### Task details
With pictures omitted, output the records below exactly as they appear.

### Front-end code edit data

——————————

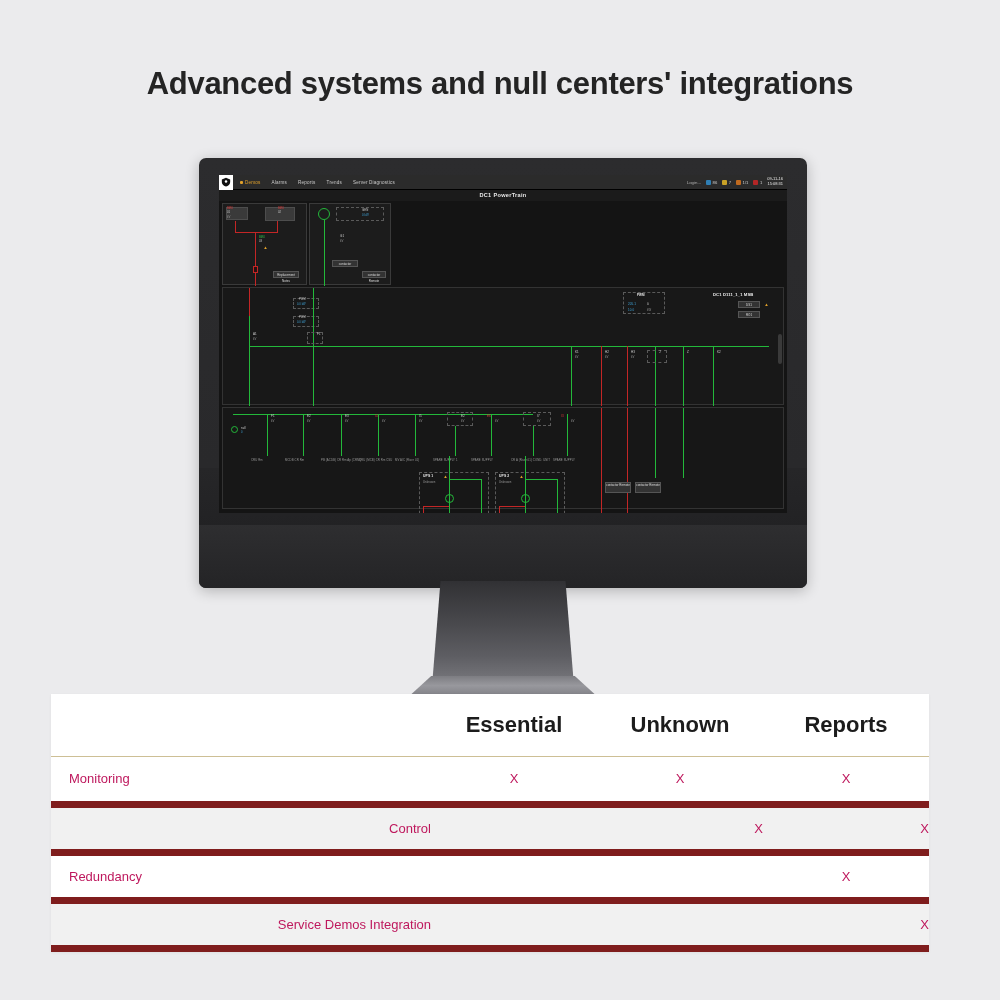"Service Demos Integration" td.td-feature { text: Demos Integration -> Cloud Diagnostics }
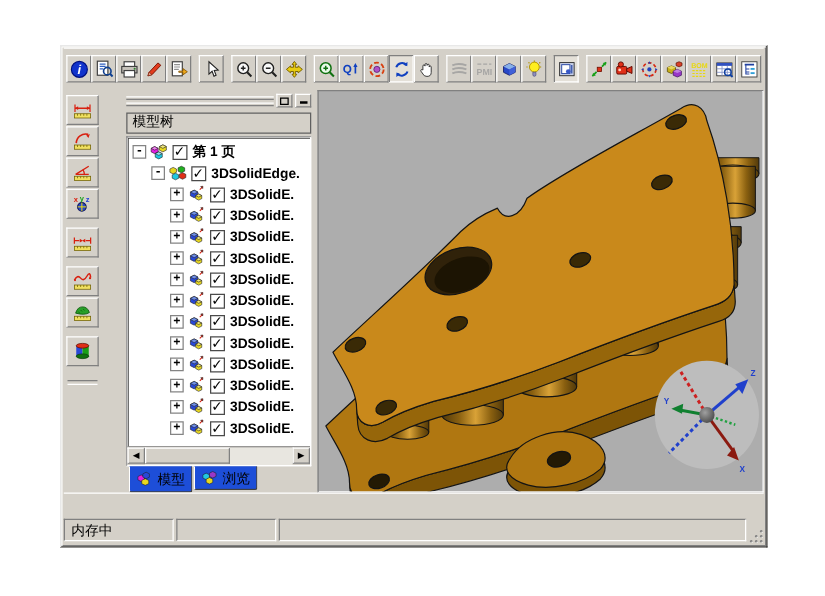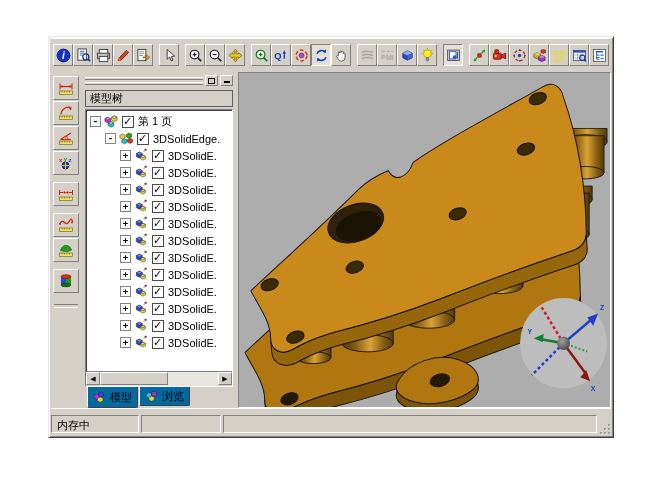"模型树" .panel { margin-left: 2px -> 18px }
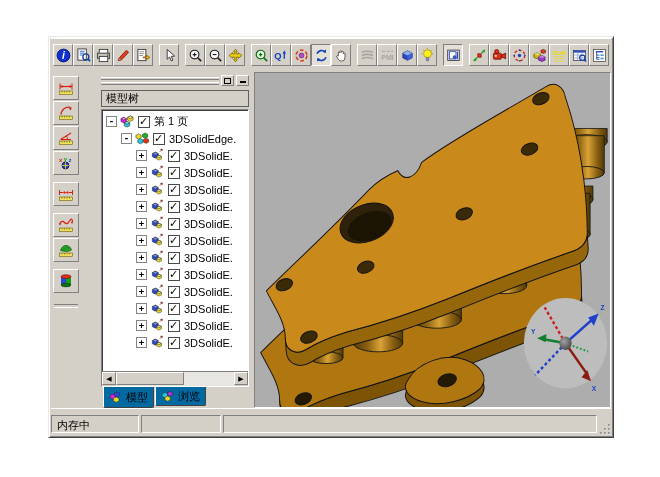"第 1 页" .t-label { font-weight: none -> bold }
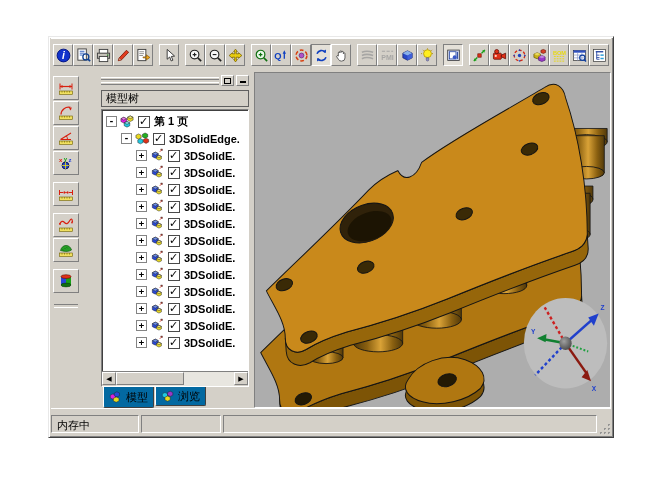"模型" .tab { background: #0369a1 -> #1d4ed8 }
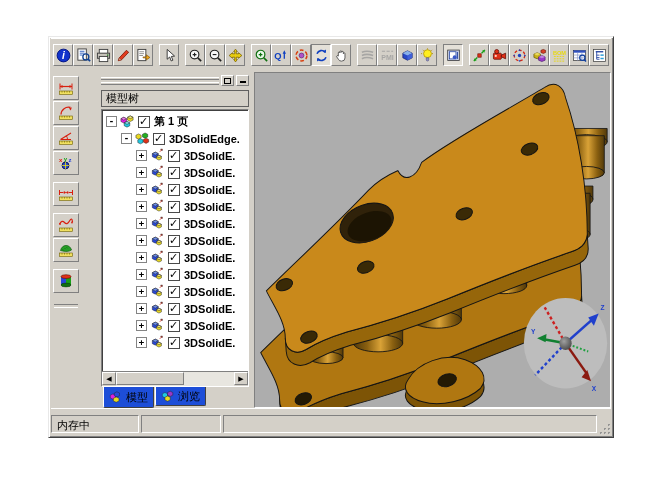"内存中" .statusbar { padding-top: 3px -> 17px }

——————————

### Result
"Service Demos Integration" td.td-feature { text: Demos Integration -> Cloud Diagnostics }
"模型树" .panel { margin-left: 2px -> 18px }
"第 1 页" .t-label { font-weight: none -> bold }
"模型" .tab { background: #0369a1 -> #1d4ed8 }
"内存中" .statusbar { padding-top: 3px -> 17px }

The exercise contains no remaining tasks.